Juan Carlos travaillait comme graphiste à cette époque. Il finit par entrer dans la clandestinité en faisant partie du groupe armée de la FAU, l’OPR-33, (un groupe) qui dévalisait les banques et kidnappait les employeurs trop brutaux afin de régler les conflits du travail. Il s’est constitué prisonnier en 1971 et resta emprisonné durant quatorze années, il survécut à de fréquentes séances de torture sous les ordres de l’armée et de la police. À cette époque, en Uruguay, 1 personne sur 30 a connu la détention et 1 personne sur 62 la torture.
Pendant son emprisonnement, Juan Carlos a perdu son frère et compagnon de la FAU, Alberto “Pocho” Mechoso, qui disparut dans le cadre d’une opération de terreur d’État transnationale soutenue par les États-Unis, appelée le Plan Condor.
La FAU a vu 35 militants de son organisation disparaître pendant cette période. Juan Carlos a été libéré après la chute du gouvernement militaire de l’Uruguay en 1985. Il est retourné chez lui à El Cerro et a participé à la reconstruction de la FAU pour affronter l’ère néolibérale de la post-dictature.
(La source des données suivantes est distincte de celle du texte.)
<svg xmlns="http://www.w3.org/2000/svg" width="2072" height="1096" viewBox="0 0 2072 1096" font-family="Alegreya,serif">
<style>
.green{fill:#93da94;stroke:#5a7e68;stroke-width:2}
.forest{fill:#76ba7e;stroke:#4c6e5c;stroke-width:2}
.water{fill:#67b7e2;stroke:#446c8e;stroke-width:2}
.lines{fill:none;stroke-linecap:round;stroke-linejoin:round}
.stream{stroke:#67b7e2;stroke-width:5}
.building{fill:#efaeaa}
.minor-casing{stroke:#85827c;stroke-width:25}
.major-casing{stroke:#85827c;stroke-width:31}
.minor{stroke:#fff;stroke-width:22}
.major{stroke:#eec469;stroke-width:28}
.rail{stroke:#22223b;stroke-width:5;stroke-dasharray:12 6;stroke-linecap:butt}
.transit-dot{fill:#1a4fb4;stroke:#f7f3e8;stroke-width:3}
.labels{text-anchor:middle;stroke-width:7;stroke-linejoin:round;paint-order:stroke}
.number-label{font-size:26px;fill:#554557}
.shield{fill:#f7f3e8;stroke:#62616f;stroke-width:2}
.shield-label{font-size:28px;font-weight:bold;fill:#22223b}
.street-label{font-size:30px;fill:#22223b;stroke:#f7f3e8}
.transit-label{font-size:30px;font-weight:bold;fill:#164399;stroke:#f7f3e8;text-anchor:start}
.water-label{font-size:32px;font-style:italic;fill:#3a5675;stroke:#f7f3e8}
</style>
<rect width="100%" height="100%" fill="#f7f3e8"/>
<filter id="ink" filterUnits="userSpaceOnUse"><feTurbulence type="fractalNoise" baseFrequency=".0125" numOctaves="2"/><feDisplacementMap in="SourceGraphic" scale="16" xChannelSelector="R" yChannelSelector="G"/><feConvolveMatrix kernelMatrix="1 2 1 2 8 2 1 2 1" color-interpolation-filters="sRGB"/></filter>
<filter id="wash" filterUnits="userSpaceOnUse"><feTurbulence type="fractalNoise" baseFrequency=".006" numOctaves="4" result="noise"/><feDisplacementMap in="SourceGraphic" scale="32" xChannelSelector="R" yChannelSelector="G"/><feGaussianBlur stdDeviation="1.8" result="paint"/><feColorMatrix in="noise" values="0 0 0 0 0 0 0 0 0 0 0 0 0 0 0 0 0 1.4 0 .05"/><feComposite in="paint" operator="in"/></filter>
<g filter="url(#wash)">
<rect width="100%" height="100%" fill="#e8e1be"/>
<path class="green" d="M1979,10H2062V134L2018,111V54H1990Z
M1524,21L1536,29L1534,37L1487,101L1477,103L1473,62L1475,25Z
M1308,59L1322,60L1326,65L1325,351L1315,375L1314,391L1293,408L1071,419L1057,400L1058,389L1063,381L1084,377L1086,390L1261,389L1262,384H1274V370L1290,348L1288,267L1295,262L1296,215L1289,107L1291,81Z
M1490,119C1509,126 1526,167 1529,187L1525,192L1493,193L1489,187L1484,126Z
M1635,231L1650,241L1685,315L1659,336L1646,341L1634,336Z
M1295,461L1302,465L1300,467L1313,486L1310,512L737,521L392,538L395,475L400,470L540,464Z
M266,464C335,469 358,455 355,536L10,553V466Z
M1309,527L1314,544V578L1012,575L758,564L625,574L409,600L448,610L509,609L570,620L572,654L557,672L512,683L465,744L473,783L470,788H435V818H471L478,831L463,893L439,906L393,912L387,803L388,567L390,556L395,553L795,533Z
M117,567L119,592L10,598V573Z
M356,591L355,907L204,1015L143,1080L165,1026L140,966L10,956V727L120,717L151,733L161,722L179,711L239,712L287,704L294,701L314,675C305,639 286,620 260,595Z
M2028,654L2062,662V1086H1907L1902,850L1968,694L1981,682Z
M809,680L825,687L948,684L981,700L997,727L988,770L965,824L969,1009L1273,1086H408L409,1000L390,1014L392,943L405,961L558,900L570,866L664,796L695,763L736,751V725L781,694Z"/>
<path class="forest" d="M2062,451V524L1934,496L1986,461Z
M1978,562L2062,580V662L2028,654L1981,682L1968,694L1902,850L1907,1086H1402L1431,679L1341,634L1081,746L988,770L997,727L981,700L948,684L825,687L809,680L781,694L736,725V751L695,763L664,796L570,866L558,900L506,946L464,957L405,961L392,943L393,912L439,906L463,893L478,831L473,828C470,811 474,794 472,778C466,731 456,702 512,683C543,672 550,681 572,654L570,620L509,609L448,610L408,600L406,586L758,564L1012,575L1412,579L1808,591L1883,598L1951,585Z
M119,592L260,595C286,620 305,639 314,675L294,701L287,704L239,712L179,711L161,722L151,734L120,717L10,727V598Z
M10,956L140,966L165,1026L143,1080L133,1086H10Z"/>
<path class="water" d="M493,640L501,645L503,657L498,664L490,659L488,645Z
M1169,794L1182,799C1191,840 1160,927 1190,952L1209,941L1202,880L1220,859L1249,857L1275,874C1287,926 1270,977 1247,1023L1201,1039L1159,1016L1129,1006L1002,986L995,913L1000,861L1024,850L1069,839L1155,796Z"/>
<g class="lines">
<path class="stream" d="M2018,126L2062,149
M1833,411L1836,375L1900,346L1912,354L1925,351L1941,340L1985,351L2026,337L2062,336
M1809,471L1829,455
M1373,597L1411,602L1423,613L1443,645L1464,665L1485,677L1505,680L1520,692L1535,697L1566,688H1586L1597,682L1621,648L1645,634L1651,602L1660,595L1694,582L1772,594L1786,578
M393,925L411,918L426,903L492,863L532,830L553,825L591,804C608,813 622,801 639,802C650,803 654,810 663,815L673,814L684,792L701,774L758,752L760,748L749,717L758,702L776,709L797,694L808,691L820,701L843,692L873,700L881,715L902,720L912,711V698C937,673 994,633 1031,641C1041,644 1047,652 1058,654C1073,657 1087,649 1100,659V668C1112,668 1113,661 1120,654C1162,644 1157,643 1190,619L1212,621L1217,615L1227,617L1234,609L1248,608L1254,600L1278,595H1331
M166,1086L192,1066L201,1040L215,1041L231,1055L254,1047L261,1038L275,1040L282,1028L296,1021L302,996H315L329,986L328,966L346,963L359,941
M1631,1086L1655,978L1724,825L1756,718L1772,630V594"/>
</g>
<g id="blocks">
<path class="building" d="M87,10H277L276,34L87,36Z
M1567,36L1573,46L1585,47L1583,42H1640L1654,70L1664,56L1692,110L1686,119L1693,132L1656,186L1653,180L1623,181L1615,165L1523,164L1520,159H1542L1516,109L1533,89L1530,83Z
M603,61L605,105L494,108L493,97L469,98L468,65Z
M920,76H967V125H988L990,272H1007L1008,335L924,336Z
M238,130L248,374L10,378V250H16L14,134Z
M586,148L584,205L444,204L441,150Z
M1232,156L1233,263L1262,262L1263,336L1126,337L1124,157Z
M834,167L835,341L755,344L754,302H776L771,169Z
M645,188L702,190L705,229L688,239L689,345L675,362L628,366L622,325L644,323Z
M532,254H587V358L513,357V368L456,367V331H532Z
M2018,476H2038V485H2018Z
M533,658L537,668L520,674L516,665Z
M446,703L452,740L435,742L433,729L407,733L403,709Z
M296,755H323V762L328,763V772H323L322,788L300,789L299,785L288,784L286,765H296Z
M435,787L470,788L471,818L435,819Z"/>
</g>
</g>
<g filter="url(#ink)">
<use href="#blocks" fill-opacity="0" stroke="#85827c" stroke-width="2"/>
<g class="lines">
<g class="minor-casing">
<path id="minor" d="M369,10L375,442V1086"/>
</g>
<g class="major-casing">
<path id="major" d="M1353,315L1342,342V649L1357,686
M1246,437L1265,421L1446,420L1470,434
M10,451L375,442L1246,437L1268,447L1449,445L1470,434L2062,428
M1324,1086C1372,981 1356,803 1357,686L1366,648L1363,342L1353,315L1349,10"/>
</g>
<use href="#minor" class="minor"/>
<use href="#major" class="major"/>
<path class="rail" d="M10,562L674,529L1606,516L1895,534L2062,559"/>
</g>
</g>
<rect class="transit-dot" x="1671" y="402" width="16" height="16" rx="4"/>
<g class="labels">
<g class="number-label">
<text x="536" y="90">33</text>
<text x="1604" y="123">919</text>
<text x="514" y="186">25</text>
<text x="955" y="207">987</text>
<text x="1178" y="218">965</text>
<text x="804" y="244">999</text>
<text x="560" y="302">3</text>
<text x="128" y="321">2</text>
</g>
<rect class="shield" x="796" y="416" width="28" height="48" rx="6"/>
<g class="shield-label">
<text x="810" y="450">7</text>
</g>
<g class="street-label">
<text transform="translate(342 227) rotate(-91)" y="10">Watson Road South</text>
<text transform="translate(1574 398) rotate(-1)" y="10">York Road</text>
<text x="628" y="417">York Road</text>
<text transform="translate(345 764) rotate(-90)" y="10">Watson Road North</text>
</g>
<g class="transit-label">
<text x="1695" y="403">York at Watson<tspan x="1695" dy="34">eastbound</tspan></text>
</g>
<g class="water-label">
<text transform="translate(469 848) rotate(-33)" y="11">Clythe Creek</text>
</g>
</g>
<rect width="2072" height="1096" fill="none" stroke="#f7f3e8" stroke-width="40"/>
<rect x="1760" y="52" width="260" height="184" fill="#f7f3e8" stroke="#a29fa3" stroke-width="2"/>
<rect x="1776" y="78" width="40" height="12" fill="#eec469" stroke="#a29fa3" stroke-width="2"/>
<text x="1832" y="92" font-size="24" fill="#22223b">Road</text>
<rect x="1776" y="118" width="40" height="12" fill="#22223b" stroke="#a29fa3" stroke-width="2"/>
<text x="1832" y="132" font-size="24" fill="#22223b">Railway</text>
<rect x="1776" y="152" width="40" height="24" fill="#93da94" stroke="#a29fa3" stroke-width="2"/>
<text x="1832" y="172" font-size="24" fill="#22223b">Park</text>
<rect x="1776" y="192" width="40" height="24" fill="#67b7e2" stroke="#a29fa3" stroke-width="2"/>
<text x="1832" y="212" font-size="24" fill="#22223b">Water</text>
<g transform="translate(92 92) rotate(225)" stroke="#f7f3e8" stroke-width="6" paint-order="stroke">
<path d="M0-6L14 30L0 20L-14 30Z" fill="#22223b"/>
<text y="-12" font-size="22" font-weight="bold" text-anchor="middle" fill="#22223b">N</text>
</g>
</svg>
Celui que les copains appelaient el viejo Mechoso (le vieux Mechoso) était un intellectuel organique. N’ayant qu’une éducation secondaire, il a consacré sa vie à comprendre la théorie politique de gauche et à développer de nouveaux modèles pour sa mise en œuvre pratique moderne dans une perspective anarchiste. Il était également influencé par la psychanalyse et la théorie post-moderne.
Lors de notre visite, nous étions accompagnés de José Mari Olaizola, un militant anarchiste espagnol expérimenté, nous avons eu des heures de conversation autour des idées de théoriciens allant de Bakounine à Foucault. Il parlait de ce dernier avec passion tant il l’avait fortement influencé lors de ses lectures.

Tout le monde le connaissait dans le quartier d’El Cerro, un bastion historique du mouvement ouvrier devenu aujourd’hui une banlieue en proie au chômage, à la violence et aux trafics en tout genre. L’enracinement de Juan Carlos Mechoso était le produit de son engagement politique, dans lequel il se savait être du peuple et avec le peuple.
Son exemple de lutte et de vie entièrement engagée et dédiée au socialisme et à la liberté, nous accompagnera à jamais.

Hasta siempre querido compañero Juan Carlos.